Competencies, as a concept for performance management, have been around since the early 70’s. The idea of looking at what and how an employee does a job, can be a great indicator of their performance, so it makes sense to measure employees against their individual competencies. On August 18, 1988 President George HW Bush delivered a speech where he spoke of a “kinder, gentler” nation. In my opinion, this marked the beginning of the trophy generation or era of participation awards. Everyone wins something, whether you win the event or not, effectively creating a softer, gentler workforce.
A little background
Competencies are defined as the ability to do something successfully or efficiently. Competencies are what people need to be successful in their jobs. Job competencies are not the same as a job task, this often gets confused or mixed up. Competencies include all the related knowledge, skills, abilities, and attributes that form a person’s job. This set of context-specific qualities is correlated with superior job performance and when used correctly, can be used as a standard, against which to measure job performance as well as to develop, recruit, and hire employees.
Competencies provide organizations with a way to define, in behavioral terms, what it is people need to do to produce the results the organization desires, in a way that is in keeping with its culture. By having competencies defined in the organization, it allows employees to know what they need to be productive. When properly defined, competencies, allow organizations to evaluate the extent behaviors employees are fully demonstrating and where they may be lacking.
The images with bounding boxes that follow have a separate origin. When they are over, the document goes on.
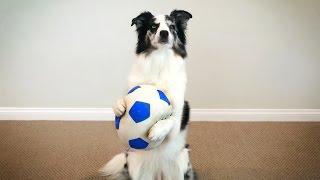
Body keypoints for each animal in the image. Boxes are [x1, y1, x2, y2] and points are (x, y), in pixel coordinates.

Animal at [100, 9, 195, 180]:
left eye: (171, 27)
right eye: (153, 26)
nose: (164, 33)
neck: (160, 59)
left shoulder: (180, 113)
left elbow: (171, 119)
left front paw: (157, 130)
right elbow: (121, 98)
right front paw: (119, 106)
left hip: (180, 165)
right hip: (136, 166)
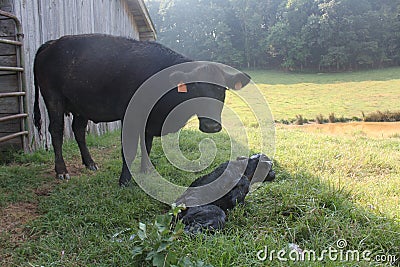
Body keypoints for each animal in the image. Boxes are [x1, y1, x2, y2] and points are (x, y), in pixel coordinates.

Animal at [33, 34, 250, 186]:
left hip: (81, 105)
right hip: (53, 99)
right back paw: (61, 170)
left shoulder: (149, 120)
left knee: (78, 130)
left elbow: (147, 145)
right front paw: (125, 180)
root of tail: (52, 43)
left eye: (223, 89)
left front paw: (147, 170)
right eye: (195, 87)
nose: (211, 125)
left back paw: (90, 163)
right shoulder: (130, 116)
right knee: (56, 131)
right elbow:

Dreyfus and Dreyfus  introduced nomenclature for the levels of competence in competency development. The causative reasoning of such a language of levels of competency may be seen in their paper on Calculative Rationality titled, "From Socrates to Expert Systems: The Limits and Dangers of Calculative Rationality". The five levels proposed by Dreyfus and Dreyfus were:
- Novice: Rule-based behavior, strongly limited and inflexible
- Experienced Beginner: Incorporates aspects of the situation
- Practitioner: Acting consciously from long-term goals and plans
- Knowledgeable practitioner: Sees the situation as a whole and acts from personal conviction
- Expert: Has an intuitive understanding of the situation and zooms in on the central aspects
When used correctly, competencies can give one some insight into how an employee will perform or how they have performed. This is great information for recruiting or succession planning. Competencies can also be used in performance management as long as it is done correctly.